┌──

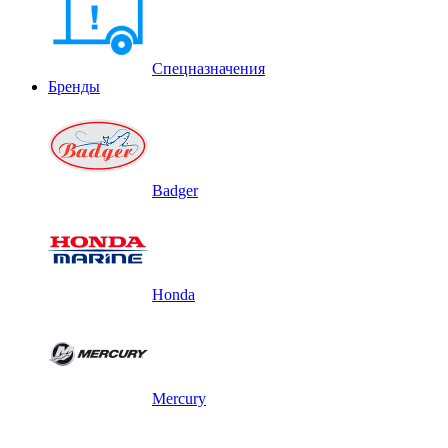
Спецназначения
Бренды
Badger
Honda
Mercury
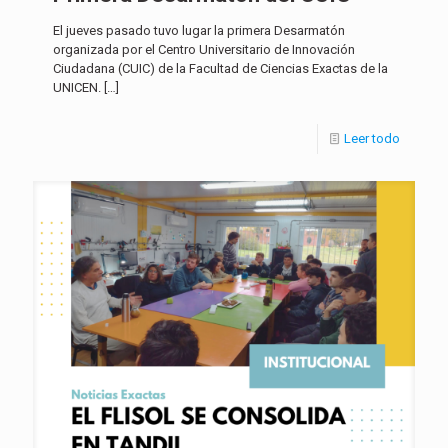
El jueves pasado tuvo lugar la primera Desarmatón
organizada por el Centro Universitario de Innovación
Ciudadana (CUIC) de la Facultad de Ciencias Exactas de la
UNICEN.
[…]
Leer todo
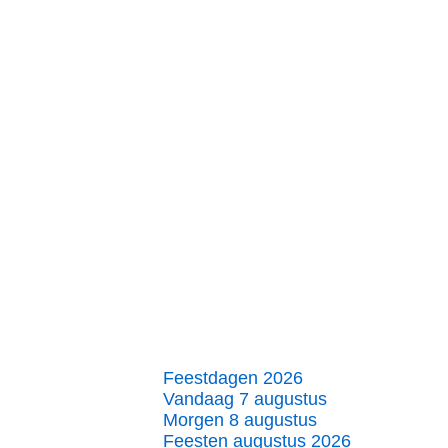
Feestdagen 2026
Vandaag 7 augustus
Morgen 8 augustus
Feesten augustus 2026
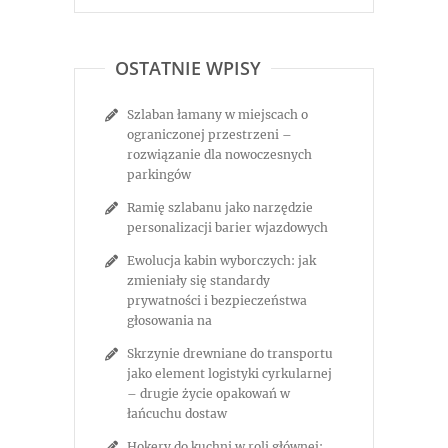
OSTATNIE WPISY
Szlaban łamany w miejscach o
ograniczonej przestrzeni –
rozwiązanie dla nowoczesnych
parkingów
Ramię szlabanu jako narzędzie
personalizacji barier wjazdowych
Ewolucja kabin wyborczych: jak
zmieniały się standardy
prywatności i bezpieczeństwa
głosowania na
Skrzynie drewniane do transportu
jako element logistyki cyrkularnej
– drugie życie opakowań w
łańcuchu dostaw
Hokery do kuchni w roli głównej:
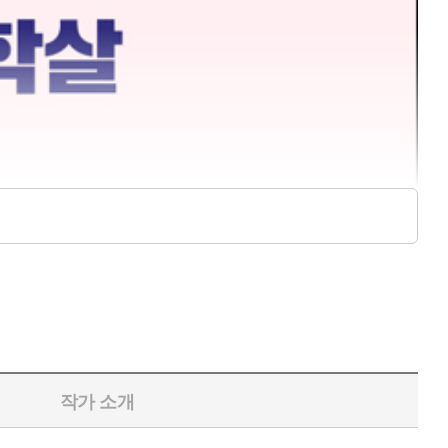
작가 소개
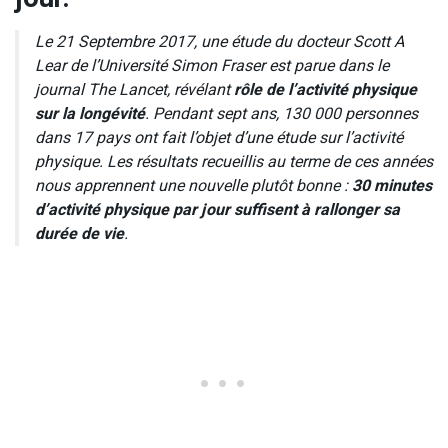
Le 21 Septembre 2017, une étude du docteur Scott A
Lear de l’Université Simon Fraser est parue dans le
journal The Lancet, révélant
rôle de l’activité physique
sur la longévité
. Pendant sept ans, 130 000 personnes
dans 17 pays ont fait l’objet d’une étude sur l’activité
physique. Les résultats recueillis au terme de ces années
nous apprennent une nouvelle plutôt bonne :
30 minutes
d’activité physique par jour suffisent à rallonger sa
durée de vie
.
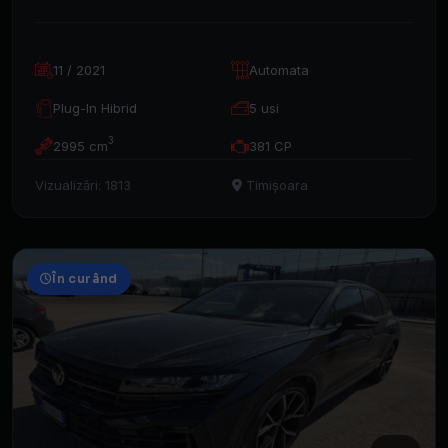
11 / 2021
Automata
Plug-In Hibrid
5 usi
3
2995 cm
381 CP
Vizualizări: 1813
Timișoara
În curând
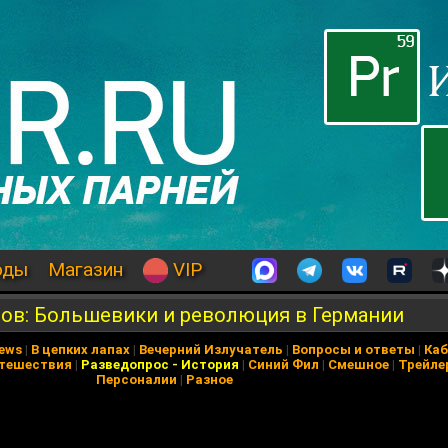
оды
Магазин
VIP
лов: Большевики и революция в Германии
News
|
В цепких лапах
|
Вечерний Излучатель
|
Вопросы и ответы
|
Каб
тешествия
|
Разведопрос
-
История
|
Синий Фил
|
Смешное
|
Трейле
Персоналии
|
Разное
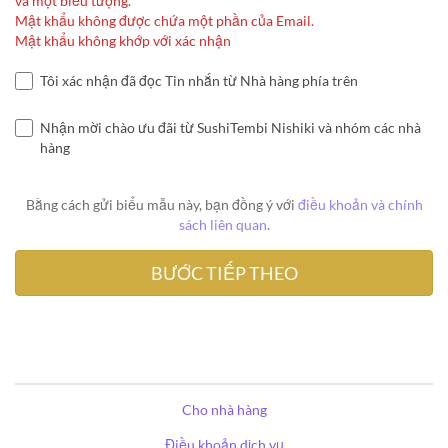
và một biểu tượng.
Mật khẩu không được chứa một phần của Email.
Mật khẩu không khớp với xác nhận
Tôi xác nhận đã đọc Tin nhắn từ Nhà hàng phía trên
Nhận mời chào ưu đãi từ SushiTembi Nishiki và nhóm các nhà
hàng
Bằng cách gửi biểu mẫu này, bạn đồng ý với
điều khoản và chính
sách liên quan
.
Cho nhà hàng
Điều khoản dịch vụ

└──
┌──

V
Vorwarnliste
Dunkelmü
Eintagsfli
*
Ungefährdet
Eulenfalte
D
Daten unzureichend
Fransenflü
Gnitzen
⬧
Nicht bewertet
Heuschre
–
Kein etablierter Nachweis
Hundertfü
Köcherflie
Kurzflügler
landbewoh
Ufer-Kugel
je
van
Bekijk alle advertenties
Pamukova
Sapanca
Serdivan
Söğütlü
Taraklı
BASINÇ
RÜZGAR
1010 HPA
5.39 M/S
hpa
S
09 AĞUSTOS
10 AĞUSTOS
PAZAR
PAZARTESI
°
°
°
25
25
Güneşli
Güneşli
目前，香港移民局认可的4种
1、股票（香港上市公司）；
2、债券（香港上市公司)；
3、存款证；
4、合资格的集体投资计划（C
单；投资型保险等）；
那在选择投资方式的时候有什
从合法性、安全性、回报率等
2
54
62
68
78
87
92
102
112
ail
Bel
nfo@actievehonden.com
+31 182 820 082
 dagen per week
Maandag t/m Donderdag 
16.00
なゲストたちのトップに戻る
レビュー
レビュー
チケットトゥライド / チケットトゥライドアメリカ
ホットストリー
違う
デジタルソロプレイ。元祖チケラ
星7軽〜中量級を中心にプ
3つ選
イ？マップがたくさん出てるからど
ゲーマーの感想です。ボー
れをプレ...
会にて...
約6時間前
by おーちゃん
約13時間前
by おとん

└──
┌──

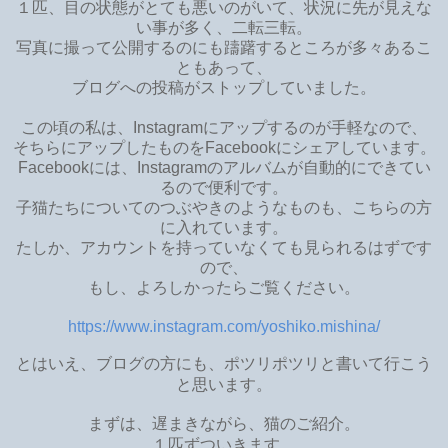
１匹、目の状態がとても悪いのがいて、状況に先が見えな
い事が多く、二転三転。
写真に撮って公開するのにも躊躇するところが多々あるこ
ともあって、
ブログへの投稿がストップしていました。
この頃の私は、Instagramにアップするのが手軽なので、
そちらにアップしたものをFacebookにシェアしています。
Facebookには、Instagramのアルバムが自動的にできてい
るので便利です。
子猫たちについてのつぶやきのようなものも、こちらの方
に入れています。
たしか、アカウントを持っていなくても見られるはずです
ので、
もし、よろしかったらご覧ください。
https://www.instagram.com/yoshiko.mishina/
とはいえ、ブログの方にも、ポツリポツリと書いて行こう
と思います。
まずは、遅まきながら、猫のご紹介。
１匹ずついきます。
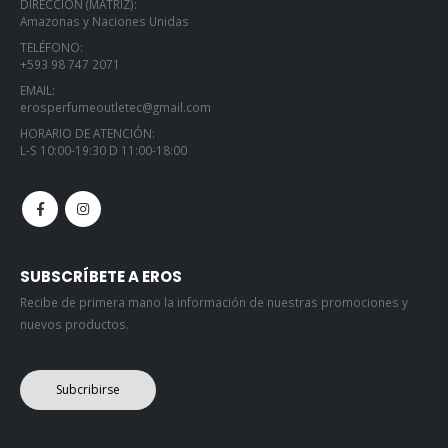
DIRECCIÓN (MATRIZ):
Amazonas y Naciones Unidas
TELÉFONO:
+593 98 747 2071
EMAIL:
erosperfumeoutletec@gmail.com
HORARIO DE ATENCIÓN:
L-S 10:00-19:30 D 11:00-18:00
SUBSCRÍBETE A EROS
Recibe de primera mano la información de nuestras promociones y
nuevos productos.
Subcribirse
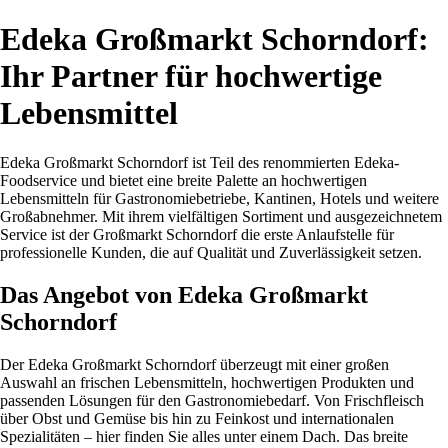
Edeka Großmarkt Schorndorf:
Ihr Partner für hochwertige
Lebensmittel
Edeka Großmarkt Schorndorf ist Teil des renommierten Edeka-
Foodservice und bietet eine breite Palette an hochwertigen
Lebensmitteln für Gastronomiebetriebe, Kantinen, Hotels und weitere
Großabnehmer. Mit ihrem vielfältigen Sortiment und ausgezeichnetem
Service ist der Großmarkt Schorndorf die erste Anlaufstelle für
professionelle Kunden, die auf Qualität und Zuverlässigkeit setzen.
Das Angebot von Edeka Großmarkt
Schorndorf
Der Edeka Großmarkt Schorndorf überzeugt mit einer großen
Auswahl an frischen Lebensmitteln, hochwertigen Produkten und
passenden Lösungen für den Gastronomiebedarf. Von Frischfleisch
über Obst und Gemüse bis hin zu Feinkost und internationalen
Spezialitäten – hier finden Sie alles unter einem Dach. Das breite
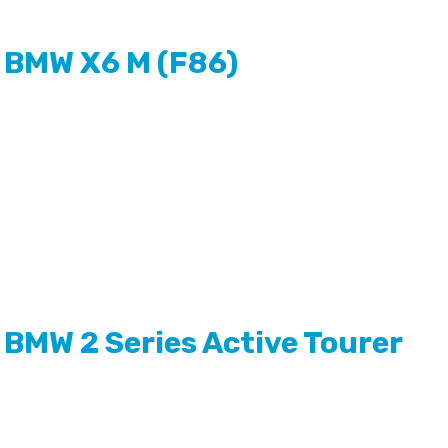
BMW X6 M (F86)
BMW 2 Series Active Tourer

└──

* _Try it_:
Lines with the word "jako" in the data need counting; report the count alone.

* _Answer space_:
2